---------- DATEN ZUR ANALYSE ----------
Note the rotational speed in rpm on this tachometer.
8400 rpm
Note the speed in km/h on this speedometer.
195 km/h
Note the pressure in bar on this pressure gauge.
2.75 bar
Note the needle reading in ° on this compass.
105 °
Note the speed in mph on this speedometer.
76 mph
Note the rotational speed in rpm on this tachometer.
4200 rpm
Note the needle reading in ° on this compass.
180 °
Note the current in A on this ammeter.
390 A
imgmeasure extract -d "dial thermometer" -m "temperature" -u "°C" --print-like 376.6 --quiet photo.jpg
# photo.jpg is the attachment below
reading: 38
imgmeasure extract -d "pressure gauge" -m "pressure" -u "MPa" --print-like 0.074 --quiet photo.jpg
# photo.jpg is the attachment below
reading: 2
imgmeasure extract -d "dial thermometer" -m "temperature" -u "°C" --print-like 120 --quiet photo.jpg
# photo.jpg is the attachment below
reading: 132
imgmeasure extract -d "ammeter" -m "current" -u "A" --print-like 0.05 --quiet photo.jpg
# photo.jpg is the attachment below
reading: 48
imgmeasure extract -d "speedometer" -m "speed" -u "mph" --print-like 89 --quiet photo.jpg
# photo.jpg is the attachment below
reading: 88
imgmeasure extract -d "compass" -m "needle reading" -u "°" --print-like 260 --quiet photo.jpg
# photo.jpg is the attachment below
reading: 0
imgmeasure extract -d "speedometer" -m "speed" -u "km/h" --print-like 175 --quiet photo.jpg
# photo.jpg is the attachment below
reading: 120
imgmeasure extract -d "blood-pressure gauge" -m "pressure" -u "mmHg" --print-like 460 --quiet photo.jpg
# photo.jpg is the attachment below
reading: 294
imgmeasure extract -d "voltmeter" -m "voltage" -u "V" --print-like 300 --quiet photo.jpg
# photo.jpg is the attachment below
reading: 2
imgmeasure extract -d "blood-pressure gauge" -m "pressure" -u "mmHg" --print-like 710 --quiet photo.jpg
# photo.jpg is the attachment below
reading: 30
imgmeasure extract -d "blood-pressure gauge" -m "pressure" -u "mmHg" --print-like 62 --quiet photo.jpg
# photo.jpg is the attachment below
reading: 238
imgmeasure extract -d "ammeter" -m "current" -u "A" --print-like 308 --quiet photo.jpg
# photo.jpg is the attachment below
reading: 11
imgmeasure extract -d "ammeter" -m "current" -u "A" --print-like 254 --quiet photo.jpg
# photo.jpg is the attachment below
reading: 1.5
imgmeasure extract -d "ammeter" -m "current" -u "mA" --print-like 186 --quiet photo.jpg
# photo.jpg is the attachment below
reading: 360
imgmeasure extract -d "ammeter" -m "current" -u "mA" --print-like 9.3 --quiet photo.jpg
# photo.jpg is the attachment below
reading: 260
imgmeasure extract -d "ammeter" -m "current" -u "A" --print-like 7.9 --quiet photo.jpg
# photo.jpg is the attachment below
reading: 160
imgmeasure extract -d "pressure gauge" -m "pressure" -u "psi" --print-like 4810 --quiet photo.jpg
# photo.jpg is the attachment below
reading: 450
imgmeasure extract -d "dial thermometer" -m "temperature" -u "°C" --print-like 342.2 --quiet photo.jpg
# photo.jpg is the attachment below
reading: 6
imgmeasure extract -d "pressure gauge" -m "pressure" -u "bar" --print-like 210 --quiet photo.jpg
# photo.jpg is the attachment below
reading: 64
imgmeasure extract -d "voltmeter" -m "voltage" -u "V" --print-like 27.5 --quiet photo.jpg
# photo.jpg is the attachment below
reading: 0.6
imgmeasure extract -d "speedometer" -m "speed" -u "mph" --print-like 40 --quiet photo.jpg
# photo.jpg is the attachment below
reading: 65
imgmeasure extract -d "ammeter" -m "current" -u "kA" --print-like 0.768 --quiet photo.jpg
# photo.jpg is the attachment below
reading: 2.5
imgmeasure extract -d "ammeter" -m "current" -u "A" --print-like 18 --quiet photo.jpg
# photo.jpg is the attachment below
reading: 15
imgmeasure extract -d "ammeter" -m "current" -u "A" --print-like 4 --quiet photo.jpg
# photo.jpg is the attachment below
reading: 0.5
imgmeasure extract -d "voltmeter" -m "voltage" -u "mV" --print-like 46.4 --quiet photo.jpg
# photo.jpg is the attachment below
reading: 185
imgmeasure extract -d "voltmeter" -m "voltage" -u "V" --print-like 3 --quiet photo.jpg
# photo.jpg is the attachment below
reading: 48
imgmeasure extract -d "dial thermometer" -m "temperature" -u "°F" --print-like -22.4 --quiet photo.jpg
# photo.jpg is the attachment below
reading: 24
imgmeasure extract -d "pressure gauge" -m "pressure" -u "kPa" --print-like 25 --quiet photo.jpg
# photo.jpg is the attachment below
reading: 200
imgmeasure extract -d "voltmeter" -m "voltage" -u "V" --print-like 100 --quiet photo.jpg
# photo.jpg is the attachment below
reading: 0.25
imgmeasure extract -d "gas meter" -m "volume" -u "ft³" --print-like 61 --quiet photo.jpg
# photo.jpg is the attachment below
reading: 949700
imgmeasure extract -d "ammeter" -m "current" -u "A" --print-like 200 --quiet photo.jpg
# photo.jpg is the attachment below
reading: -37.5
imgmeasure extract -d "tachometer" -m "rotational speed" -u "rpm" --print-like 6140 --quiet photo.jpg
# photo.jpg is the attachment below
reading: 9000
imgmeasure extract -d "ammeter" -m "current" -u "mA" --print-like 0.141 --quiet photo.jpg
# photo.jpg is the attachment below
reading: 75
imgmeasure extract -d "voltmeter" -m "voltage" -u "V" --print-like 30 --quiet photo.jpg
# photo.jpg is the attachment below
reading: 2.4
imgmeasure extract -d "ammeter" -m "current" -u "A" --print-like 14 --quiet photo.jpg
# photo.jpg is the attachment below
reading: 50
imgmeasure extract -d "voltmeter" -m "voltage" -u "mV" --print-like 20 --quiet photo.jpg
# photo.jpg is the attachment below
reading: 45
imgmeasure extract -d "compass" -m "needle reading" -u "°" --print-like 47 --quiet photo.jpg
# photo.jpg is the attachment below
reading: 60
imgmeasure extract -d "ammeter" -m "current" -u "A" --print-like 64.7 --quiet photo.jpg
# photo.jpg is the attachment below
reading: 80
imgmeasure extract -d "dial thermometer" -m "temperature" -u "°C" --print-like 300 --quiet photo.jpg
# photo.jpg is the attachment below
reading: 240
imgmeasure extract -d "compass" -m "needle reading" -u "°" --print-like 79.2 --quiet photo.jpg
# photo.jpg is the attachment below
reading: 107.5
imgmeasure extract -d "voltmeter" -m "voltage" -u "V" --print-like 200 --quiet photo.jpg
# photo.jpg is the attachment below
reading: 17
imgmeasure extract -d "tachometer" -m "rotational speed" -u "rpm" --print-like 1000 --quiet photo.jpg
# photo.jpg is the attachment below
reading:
----------
§ AUFGABENSTELLUNG: Wiederholen Sie sämtliche Zeilen oben zeichengenau, von der ersten bis zur letzten.

§ BEARBEITETE AUFGABE:
Note the rotational speed in rpm on this tachometer.
8400 rpm
Note the speed in km/h on this speedometer.
195 km/h
Note the pressure in bar on this pressure gauge.
2.75 bar
Note the needle reading in ° on this compass.
105 °
Note the speed in mph on this speedometer.
76 mph
Note the rotational speed in rpm on this tachometer.
4200 rpm
Note the needle reading in ° on this compass.
180 °
Note the current in A on this ammeter.
390 A
imgmeasure extract -d "dial thermometer" -m "temperature" -u "°C" --print-like 376.6 --quiet photo.jpg
# photo.jpg is the attachment below
reading: 38
imgmeasure extract -d "pressure gauge" -m "pressure" -u "MPa" --print-like 0.074 --quiet photo.jpg
# photo.jpg is the attachment below
reading: 2
imgmeasure extract -d "dial thermometer" -m "temperature" -u "°C" --print-like 120 --quiet photo.jpg
# photo.jpg is the attachment below
reading: 132
imgmeasure extract -d "ammeter" -m "current" -u "A" --print-like 0.05 --quiet photo.jpg
# photo.jpg is the attachment below
reading: 48
imgmeasure extract -d "speedometer" -m "speed" -u "mph" --print-like 89 --quiet photo.jpg
# photo.jpg is the attachment below
reading: 88
imgmeasure extract -d "compass" -m "needle reading" -u "°" --print-like 260 --quiet photo.jpg
# photo.jpg is the attachment below
reading: 0
imgmeasure extract -d "speedometer" -m "speed" -u "km/h" --print-like 175 --quiet photo.jpg
# photo.jpg is the attachment below
reading: 120
imgmeasure extract -d "blood-pressure gauge" -m "pressure" -u "mmHg" --print-like 460 --quiet photo.jpg
# photo.jpg is the attachment below
reading: 294
imgmeasure extract -d "voltmeter" -m "voltage" -u "V" --print-like 300 --quiet photo.jpg
# photo.jpg is the attachment below
reading: 2
imgmeasure extract -d "blood-pressure gauge" -m "pressure" -u "mmHg" --print-like 710 --quiet photo.jpg
# photo.jpg is the attachment below
reading: 30
imgmeasure extract -d "blood-pressure gauge" -m "pressure" -u "mmHg" --print-like 62 --quiet photo.jpg
# photo.jpg is the attachment below
reading: 238
imgmeasure extract -d "ammeter" -m "current" -u "A" --print-like 308 --quiet photo.jpg
# photo.jpg is the attachment below
reading: 11
imgmeasure extract -d "ammeter" -m "current" -u "A" --print-like 254 --quiet photo.jpg
# photo.jpg is the attachment below
reading: 1.5
imgmeasure extract -d "ammeter" -m "current" -u "mA" --print-like 186 --quiet photo.jpg
# photo.jpg is the attachment below
reading: 360
imgmeasure extract -d "ammeter" -m "current" -u "mA" --print-like 9.3 --quiet photo.jpg
# photo.jpg is the attachment below
reading: 260
imgmeasure extract -d "ammeter" -m "current" -u "A" --print-like 7.9 --quiet photo.jpg
# photo.jpg is the attachment below
reading: 160
imgmeasure extract -d "pressure gauge" -m "pressure" -u "psi" --print-like 4810 --quiet photo.jpg
# photo.jpg is the attachment below
reading: 450
imgmeasure extract -d "dial thermometer" -m "temperature" -u "°C" --print-like 342.2 --quiet photo.jpg
# photo.jpg is the attachment below
reading: 6
imgmeasure extract -d "pressure gauge" -m "pressure" -u "bar" --print-like 210 --quiet photo.jpg
# photo.jpg is the attachment below
reading: 64
imgmeasure extract -d "voltmeter" -m "voltage" -u "V" --print-like 27.5 --quiet photo.jpg
# photo.jpg is the attachment below
reading: 0.6
imgmeasure extract -d "speedometer" -m "speed" -u "mph" --print-like 40 --quiet photo.jpg
# photo.jpg is the attachment below
reading: 65
imgmeasure extract -d "ammeter" -m "current" -u "kA" --print-like 0.768 --quiet photo.jpg
# photo.jpg is the attachment below
reading: 2.5
imgmeasure extract -d "ammeter" -m "current" -u "A" --print-like 18 --quiet photo.jpg
# photo.jpg is the attachment below
reading: 15
imgmeasure extract -d "ammeter" -m "current" -u "A" --print-like 4 --quiet photo.jpg
# photo.jpg is the attachment below
reading: 0.5
imgmeasure extract -d "voltmeter" -m "voltage" -u "mV" --print-like 46.4 --quiet photo.jpg
# photo.jpg is the attachment below
reading: 185
imgmeasure extract -d "voltmeter" -m "voltage" -u "V" --print-like 3 --quiet photo.jpg
# photo.jpg is the attachment below
reading: 48
imgmeasure extract -d "dial thermometer" -m "temperature" -u "°F" --print-like -22.4 --quiet photo.jpg
# photo.jpg is the attachment below
reading: 24
imgmeasure extract -d "pressure gauge" -m "pressure" -u "kPa" --print-like 25 --quiet photo.jpg
# photo.jpg is the attachment below
reading: 200
imgmeasure extract -d "voltmeter" -m "voltage" -u "V" --print-like 100 --quiet photo.jpg
# photo.jpg is the attachment below
reading: 0.25
imgmeasure extract -d "gas meter" -m "volume" -u "ft³" --print-like 61 --quiet photo.jpg
# photo.jpg is the attachment below
reading: 949700
imgmeasure extract -d "ammeter" -m "current" -u "A" --print-like 200 --quiet photo.jpg
# photo.jpg is the attachment below
reading: -37.5
imgmeasure extract -d "tachometer" -m "rotational speed" -u "rpm" --print-like 6140 --quiet photo.jpg
# photo.jpg is the attachment below
reading: 9000
imgmeasure extract -d "ammeter" -m "current" -u "mA" --print-like 0.141 --quiet photo.jpg
# photo.jpg is the attachment below
reading: 75
imgmeasure extract -d "voltmeter" -m "voltage" -u "V" --print-like 30 --quiet photo.jpg
# photo.jpg is the attachment below
reading: 2.4
imgmeasure extract -d "ammeter" -m "current" -u "A" --print-like 14 --quiet photo.jpg
# photo.jpg is the attachment below
reading: 50
imgmeasure extract -d "voltmeter" -m "voltage" -u "mV" --print-like 20 --quiet photo.jpg
# photo.jpg is the attachment below
reading: 45
imgmeasure extract -d "compass" -m "needle reading" -u "°" --print-like 47 --quiet photo.jpg
# photo.jpg is the attachment below
reading: 60
imgmeasure extract -d "ammeter" -m "current" -u "A" --print-like 64.7 --quiet photo.jpg
# photo.jpg is the attachment below
reading: 80
imgmeasure extract -d "dial thermometer" -m "temperature" -u "°C" --print-like 300 --quiet photo.jpg
# photo.jpg is the attachment below
reading: 240
imgmeasure extract -d "compass" -m "needle reading" -u "°" --print-like 79.2 --quiet photo.jpg
# photo.jpg is the attachment below
reading: 107.5
imgmeasure extract -d "voltmeter" -m "voltage" -u "V" --print-like 200 --quiet photo.jpg
# photo.jpg is the attachment below
reading: 17
imgmeasure extract -d "tachometer" -m "rotational speed" -u "rpm" --print-like 1000 --quiet photo.jpg
# photo.jpg is the attachment below
reading:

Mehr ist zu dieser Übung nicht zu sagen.